* [WORK INSTRUCTIONS]:
1/ According to the passage on Caucasus peasants, what proportion of peasants in Kutais Gubernia are suffering acute want?
2/ List every gubernia named in the passage on Caucasus peasants.
#### SUPPLIED PASSAGE ####
As for the so-called temporarily bonded[5] peasants,” the speaker went on to say, “we see from an examination of the verified deeds that in Tiflis Gubernia 1,444 households were left without any land and 386 households received no land even for their dwelling-houses and gardens. They comprise 13 per cent of the total number of landlords’ peasants in Tiflis Gubernia. In Kutais Gubernia there was an even greater number of peasants left without land after the Reform. Even if we take the Tiflis ratio to apply to the former serfs in all the gubernias, we get in Kutais Gubernia 5,590 households, representing 25,000 persons, who received not a single patch of land when the peasants were emancipated in the Caucasus. Twenty years after the Reform, in 4895, continues the author of the memorandum on the abolition of obligatory relations, there were in Yelisavetpol Gubernia 5,308 landless households, or 25,000 persons of both sexes. In Baku Gubernia there were 3,906 households, or 11,709 landless persons of both sexes. And here are data on the amount of land held by the peasants who were temporarily bonded and who have not redeemed their allotments but have some kind of farm. In Tiflis Gubernia the per capita amount is 0.9 dessiatine, and in Kutais Gubernia 0.6 dessiatine. Among those who have redeemed their allotments, the per capita holdings amount to 1.7 dessiatines in Tiflis Gubernia and to 0.7 dessiatine in Kutais Gubernia. That is the extent to which peasants having some sort of farm are provided with land. We find a general description of the economic position of the peasants in the Caucasus in the report of the Kutais Gubernia Committee on the needs of the agricultural industries. According to data culled from various official investigations, the proportion of peasants suffering acute want in Kutais Gubernia is as high as 70 per cent. Furthermore, it is also pointed out that 25 per cent of the nobility in that gubernia are suffering acute want.
#### DATA EXTRACT ####
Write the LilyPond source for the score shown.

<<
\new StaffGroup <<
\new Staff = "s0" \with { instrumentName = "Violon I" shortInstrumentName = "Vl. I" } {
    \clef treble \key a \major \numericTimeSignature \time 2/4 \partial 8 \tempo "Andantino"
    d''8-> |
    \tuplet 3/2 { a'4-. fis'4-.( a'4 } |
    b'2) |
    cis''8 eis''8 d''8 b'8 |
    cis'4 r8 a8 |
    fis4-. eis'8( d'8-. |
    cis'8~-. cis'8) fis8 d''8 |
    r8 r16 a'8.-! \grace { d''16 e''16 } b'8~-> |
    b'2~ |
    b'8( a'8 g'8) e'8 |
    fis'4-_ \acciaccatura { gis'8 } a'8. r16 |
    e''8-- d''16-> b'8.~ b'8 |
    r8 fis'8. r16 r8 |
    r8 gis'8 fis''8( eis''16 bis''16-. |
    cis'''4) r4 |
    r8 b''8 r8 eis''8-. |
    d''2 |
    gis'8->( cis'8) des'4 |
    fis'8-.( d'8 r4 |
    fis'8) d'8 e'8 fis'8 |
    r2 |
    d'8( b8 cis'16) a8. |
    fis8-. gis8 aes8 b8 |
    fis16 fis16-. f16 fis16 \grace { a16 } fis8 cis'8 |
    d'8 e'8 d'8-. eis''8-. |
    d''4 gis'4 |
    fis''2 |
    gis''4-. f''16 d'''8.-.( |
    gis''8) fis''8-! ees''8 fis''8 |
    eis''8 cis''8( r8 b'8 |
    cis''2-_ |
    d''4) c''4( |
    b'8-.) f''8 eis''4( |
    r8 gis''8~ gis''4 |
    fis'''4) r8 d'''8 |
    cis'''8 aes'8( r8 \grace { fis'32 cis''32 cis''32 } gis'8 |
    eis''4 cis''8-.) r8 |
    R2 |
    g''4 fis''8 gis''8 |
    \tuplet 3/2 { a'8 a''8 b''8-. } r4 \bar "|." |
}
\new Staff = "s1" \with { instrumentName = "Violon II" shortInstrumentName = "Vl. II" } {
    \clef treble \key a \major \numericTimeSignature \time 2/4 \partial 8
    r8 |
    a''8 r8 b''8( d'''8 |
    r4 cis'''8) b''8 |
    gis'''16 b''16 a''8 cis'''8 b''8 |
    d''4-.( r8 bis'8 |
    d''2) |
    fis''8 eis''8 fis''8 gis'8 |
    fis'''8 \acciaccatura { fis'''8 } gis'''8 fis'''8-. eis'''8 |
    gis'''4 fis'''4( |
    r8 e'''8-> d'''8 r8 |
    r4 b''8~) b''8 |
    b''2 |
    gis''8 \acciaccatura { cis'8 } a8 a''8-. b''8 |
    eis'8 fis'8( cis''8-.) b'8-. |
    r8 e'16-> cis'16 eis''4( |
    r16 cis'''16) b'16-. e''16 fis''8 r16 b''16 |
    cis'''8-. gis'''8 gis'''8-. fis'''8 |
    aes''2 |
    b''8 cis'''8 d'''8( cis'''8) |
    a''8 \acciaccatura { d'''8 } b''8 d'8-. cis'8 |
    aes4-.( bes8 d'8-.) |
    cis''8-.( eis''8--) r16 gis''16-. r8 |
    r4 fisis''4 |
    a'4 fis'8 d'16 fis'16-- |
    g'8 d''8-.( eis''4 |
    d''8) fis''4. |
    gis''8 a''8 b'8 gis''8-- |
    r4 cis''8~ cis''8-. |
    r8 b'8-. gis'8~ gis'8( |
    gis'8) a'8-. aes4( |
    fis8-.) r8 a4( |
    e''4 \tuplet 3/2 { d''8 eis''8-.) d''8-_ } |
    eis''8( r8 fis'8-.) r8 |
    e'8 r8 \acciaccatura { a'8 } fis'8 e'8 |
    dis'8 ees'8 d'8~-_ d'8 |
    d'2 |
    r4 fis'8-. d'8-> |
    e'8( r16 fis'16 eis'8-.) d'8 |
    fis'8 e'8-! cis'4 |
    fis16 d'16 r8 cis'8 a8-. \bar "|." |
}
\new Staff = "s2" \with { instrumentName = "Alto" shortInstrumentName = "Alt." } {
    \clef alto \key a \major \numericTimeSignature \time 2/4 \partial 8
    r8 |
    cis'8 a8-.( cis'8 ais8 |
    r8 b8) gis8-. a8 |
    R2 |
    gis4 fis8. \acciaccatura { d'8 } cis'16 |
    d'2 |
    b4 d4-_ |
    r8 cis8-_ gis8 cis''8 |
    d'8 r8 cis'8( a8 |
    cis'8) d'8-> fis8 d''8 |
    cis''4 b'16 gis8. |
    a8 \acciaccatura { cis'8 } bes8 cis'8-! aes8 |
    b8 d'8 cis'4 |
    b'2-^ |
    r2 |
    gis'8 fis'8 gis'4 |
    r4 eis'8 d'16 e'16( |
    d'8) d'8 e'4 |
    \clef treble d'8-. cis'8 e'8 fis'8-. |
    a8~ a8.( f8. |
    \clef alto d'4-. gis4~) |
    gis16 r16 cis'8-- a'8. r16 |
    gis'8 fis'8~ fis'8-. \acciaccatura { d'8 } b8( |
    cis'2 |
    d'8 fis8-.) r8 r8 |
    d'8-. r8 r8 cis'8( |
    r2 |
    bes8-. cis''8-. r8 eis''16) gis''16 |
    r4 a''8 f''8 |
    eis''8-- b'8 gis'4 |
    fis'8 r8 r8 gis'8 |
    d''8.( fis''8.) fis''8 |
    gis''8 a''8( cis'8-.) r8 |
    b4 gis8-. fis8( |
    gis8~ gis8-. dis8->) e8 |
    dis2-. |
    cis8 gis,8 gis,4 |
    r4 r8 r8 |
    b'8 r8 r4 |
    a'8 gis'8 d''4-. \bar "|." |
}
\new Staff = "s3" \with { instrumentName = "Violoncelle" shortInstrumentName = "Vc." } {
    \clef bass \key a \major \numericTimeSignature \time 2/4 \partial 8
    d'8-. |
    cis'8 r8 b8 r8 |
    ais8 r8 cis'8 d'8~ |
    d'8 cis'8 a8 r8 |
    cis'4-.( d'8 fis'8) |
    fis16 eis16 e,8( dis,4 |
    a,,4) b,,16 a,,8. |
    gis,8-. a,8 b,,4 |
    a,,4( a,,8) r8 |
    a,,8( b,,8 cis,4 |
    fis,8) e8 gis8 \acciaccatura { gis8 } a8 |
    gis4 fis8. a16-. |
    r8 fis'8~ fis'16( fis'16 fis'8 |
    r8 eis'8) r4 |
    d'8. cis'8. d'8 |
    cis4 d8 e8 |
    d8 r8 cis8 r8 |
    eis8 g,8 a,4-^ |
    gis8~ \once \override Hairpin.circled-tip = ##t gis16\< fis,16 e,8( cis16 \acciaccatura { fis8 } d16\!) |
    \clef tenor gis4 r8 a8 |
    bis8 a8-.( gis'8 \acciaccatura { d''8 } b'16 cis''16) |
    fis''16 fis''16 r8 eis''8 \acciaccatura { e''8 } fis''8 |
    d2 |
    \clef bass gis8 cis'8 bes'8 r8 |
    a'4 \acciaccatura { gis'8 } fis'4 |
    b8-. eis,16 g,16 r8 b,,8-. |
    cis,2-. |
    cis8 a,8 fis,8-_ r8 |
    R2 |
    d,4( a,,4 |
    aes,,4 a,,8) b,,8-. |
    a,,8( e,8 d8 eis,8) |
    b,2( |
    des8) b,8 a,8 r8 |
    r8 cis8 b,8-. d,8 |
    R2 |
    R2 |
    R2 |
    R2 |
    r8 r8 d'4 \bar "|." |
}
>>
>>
####
* [TASK-BY-TASK ANSWERS]:
1/ As high as 70 percent.

2/ Tiflis Gubernia, Kutais Gubernia, Yelisavetpol Gubernia, Baku Gubernia